1.) Crude supplies become tight refiners cannot meet gasoline demand with the current mix of refineries they upgrade by adding cracking capabilities.

Price of bunker fuel starts increasing because of tight supplies

2.) Gasoline demand met price of crude goes down
We have become more efficient now then in the past.
This is why gasoline/diesel prices are not a good indicator
of peak since you can always upgrade refining capability
to produce more gasoline from a barrel of oil.
No one else has postulted this to my knowledge but if we
can find numbers on the distribution of refineries complex vs simple this is easy to prove.

Price of bunker fuel stays high variable but high.
This is one of my major predictions bunker fuel prices
continue to creep upwards even as the price of oil drops.
They can be watched here

3.) More refineries convert to complex over time to continue to meet gasoline demand at some point the supply of bunker fuel is actually in a real shortage price rises until its above the price of crude. This is a important indicator since at this point we know for a fact that we are not meeting market needs.

▸ **Exercise brief**
Extend the numbered notes on refining and bunker fuel prices, starting right after their final sentence.

▸ **Recorded information**
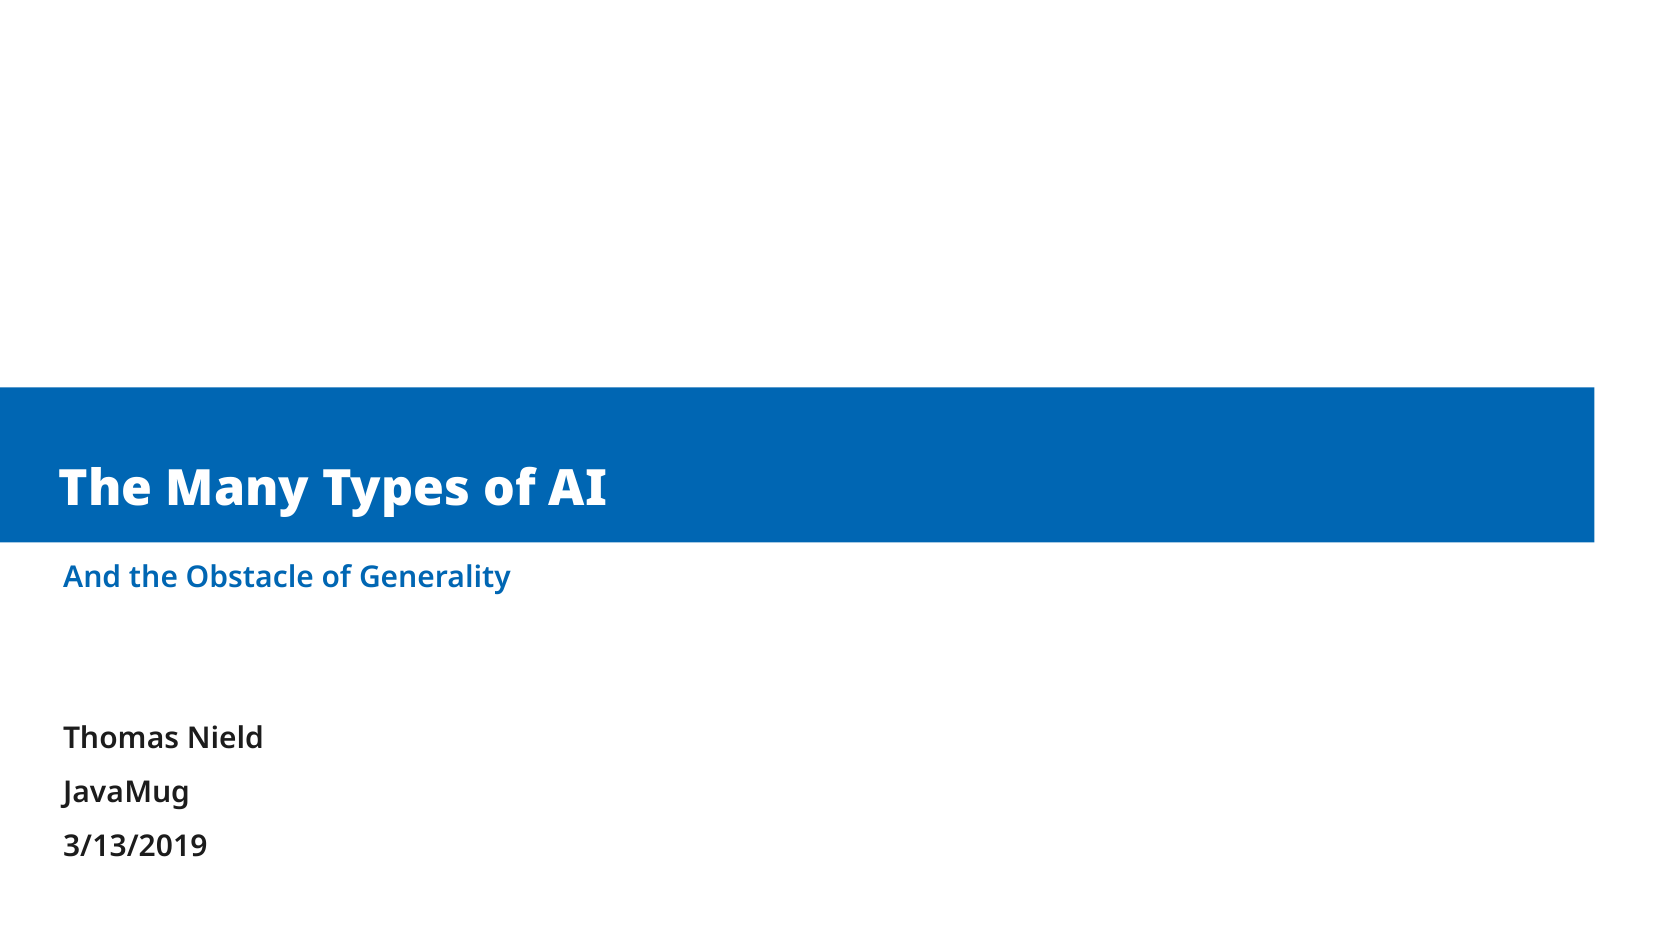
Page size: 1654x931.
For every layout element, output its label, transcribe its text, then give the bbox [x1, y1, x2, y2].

title The Many Types of AI [59, 409, 1595, 521]
list And the Obstacle of Generality Thomas Nield JavaMug 3/13/2019 [63, 555, 1570, 866]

▸ **Response below**
4.) Bunker fuel prices hit the refining cost ceiling and remain discounted vs more refined products only by the refining cost. At this point your paying refiners to make bunker fuel. Their profit margins are similar across all products.

To date we have looked at supply and many follow gasoline prices but they are not the leading product indicator of peak oil my point is its the low end products that are the first to go into peak and post peak pricing. Also note I'm looking at relative prices not the absolute price which is variable. Whats important is that the consumer markets for a barrel of oil begin to compete to get the product they need. In the past bunker fuel was not really part of the product mix since it was sold at a discount with the price purely demand driven. This is no longer true in my opinion.

Now there exist a number of markets for residual oil. But in
many cases they can also use NG for example or there are other factors that allow for demand destruction. Bunker Fuel is nicely inelastic like gasoline the only overt controlling factor is the growth rate of the world economy. And since traditionally its basically a waste product with the price driven by demand its a perfect indicator of peak oil.

If you disagree then explain what should happen to the price of bunker fuel during and after peak oil.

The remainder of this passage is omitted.